SCIENTISTS GIVE rats a lot of stress and then see what they can do to reduce stress hormones. Something that successfully lowers stress hormones is vitamin C.
Researcher P. Samuel Campbell and his colleagues found that 200 mg of vitamin C per day reduced the level of stress hormones in the rats' blood. That's a pretty big dose for a little critter. It is the equivalent of several grams of vitamin C per day for you or me, which is actually in the range of what the famous chemist, Linus Pauling recommended. It is also in the range of what chimpanzees — our closest genetic relatives — get in their daily diet in the wild.

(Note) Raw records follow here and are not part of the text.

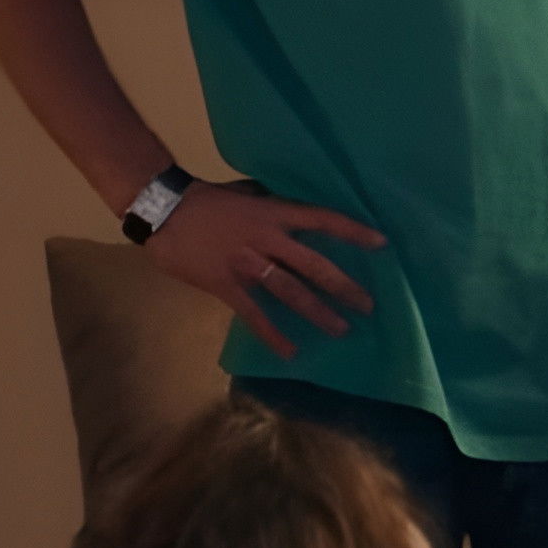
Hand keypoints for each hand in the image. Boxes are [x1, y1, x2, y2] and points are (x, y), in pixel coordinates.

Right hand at [143, 179, 382, 358]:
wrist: (164, 211)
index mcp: (275, 213)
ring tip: (341, 329)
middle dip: (344, 287)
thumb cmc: (210, 200)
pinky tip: (290, 351)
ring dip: (318, 312)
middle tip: (369, 305)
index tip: (382, 244)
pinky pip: (254, 313)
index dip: (353, 231)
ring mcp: (247, 263)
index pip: (323, 219)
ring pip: (290, 291)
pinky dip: (272, 334)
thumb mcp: (251, 195)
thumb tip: (305, 219)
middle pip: (314, 265)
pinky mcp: (225, 284)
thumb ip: (277, 209)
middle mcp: (267, 238)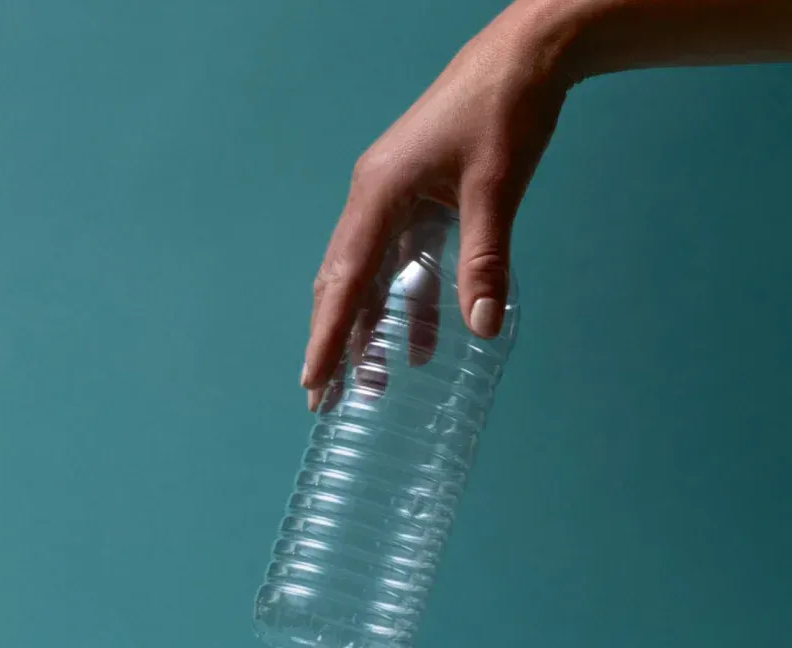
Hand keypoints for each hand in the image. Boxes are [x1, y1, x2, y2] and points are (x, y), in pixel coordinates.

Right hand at [300, 0, 574, 409]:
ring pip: (367, 279)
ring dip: (368, 332)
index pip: (343, 279)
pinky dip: (405, 306)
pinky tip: (420, 346)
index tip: (313, 382)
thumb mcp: (496, 188)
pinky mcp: (413, 202)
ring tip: (368, 386)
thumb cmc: (504, 112)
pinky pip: (398, 265)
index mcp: (378, 194)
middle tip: (325, 400)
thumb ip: (484, 259)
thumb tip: (482, 329)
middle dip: (334, 344)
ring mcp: (389, 201)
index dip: (327, 335)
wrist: (523, 57)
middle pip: (341, 284)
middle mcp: (372, 200)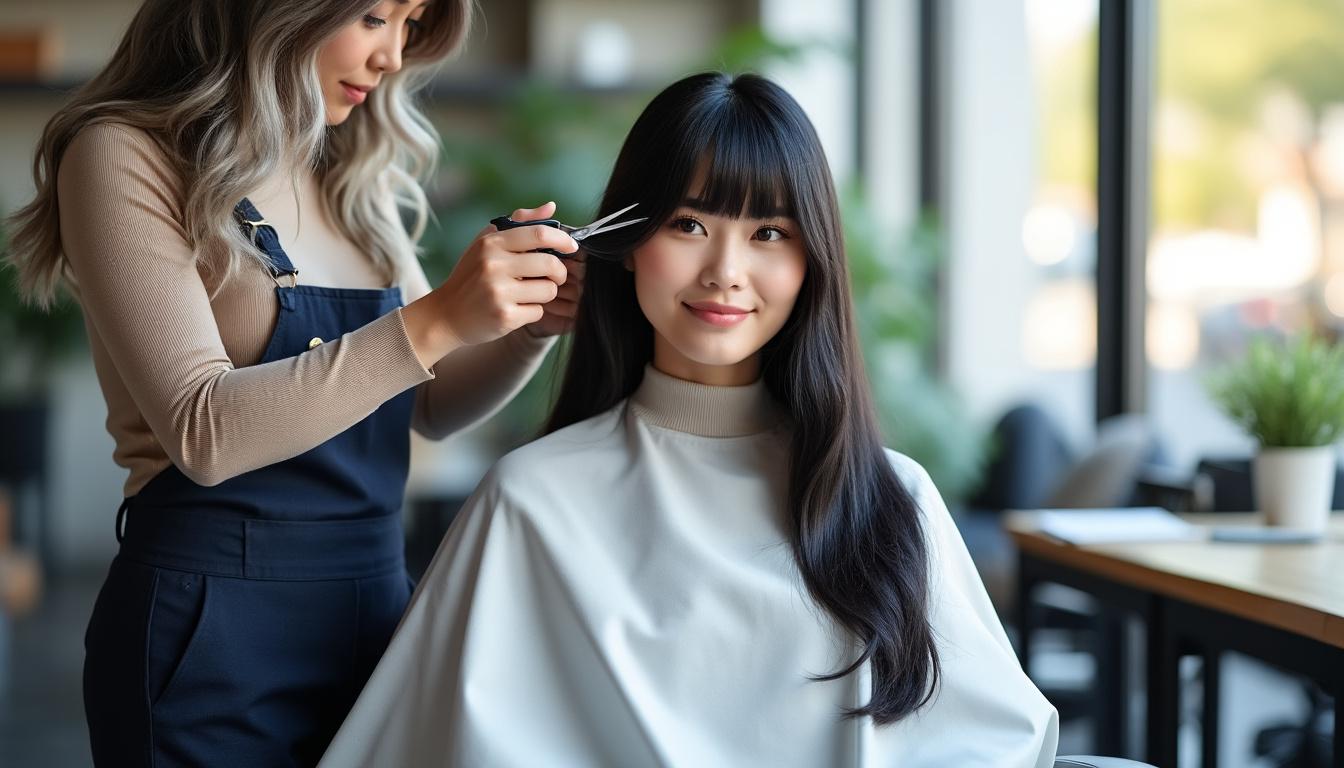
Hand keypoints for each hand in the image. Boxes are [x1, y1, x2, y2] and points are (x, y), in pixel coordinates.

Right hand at [401, 202, 574, 365]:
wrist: (446, 315)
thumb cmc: (471, 276)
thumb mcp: (486, 244)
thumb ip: (519, 223)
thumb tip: (551, 207)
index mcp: (492, 243)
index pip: (539, 234)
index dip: (563, 240)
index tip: (572, 247)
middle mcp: (494, 265)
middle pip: (551, 264)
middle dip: (559, 272)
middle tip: (554, 277)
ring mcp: (499, 292)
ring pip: (548, 290)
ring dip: (545, 293)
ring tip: (528, 294)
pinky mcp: (505, 317)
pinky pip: (538, 311)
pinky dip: (532, 311)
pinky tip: (516, 309)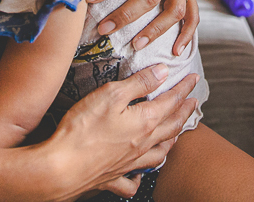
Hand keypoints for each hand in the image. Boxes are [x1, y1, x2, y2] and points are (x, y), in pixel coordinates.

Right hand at [45, 65, 198, 197]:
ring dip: (171, 140)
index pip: (171, 102)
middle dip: (184, 111)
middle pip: (171, 126)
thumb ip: (139, 83)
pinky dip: (141, 176)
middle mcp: (142, 145)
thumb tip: (162, 73)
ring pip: (159, 153)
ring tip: (176, 133)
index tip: (193, 79)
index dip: (184, 88)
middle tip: (193, 102)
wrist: (60, 168)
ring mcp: (129, 163)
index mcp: (144, 122)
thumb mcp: (111, 94)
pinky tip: (141, 173)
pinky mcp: (112, 177)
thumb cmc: (82, 130)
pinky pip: (133, 180)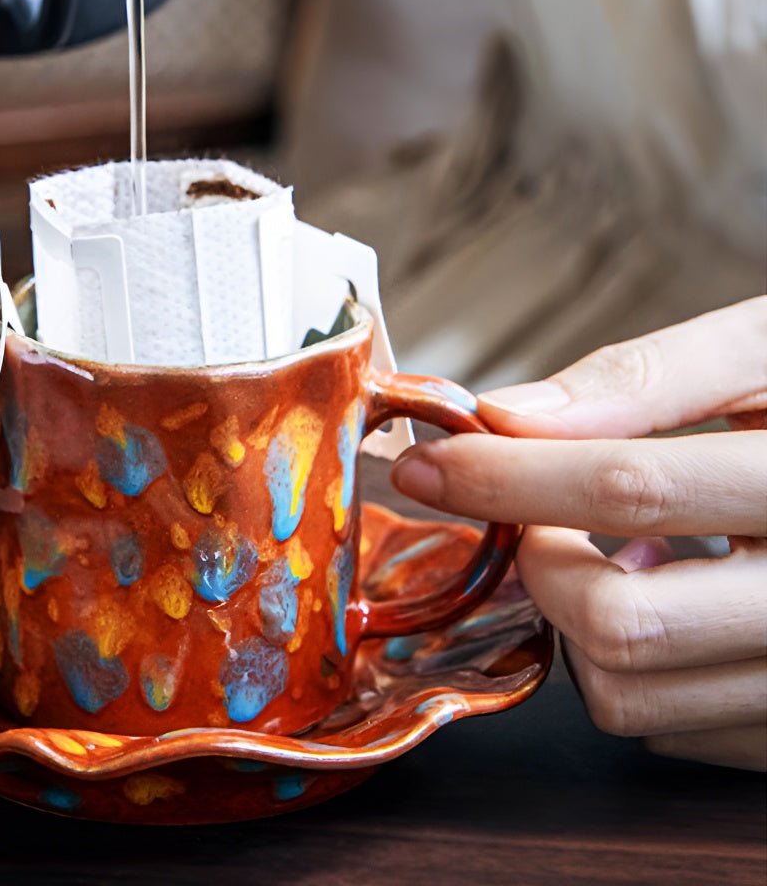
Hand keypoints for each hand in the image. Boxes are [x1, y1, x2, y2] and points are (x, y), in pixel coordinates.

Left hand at [390, 298, 766, 770]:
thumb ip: (646, 378)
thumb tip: (506, 415)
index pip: (631, 487)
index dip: (507, 475)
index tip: (431, 463)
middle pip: (618, 620)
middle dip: (541, 562)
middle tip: (541, 516)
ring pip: (628, 694)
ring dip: (579, 619)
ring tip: (620, 551)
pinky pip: (669, 727)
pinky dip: (634, 664)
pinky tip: (674, 596)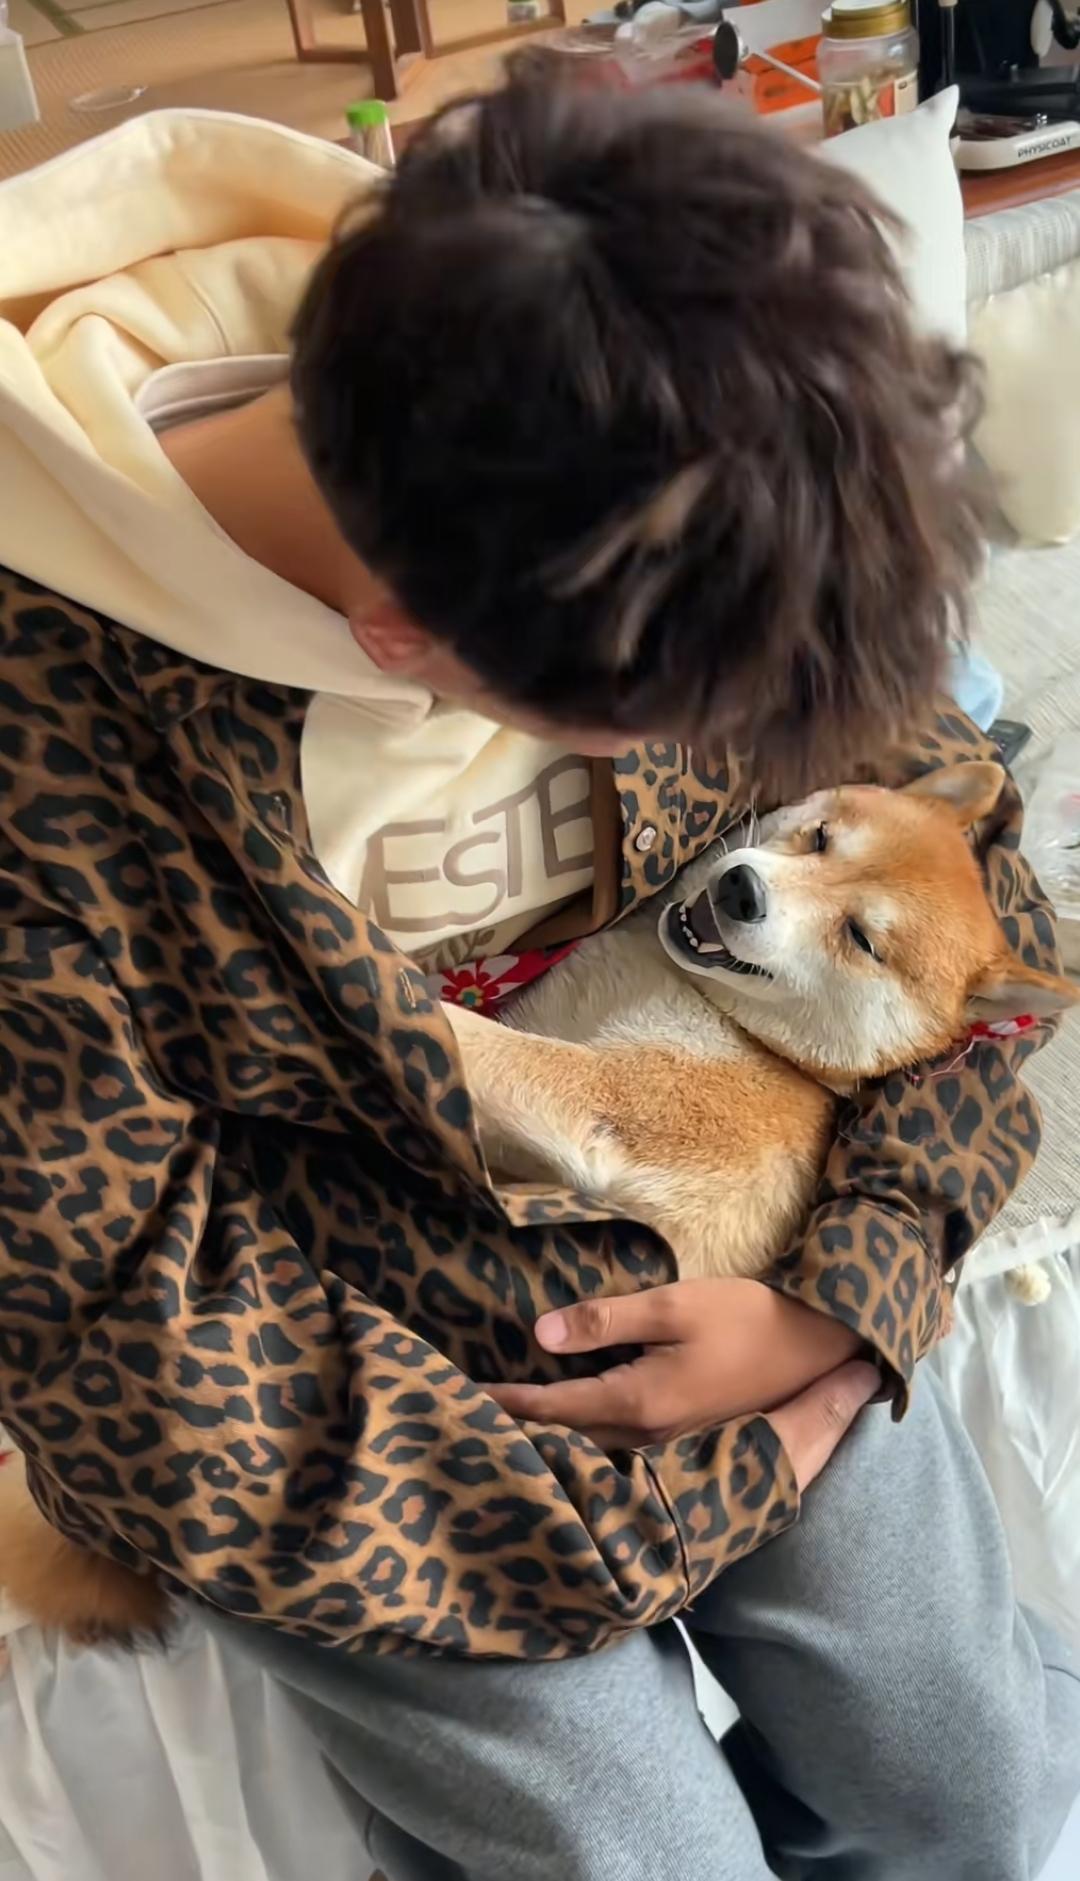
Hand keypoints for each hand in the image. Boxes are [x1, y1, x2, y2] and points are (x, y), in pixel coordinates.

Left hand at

Other things that indicated a generally lower stress level for the rats taking the vitamin C were: 1) their adrenal glands didn't enlarge as much as they normally do when rats are constantly stressed, 2) they didn't lose as much weight as the stressed but unmegadosed rats (stress tends to make people put on weight), and 3) their spleens and thymus glands didn't shrink as much.
I'm not a biochemist or a doctor. You can do your own research and draw your own conclusions. I'm noting it here because it is relevant to our topic (improving your mood by reducing stress and anxiety) and can give you an avenue to pursue you might not otherwise have thought about.
If you feel particularly stressed out, it probably wouldn't hurt to take some extra vitamin C and it might even help you feel better.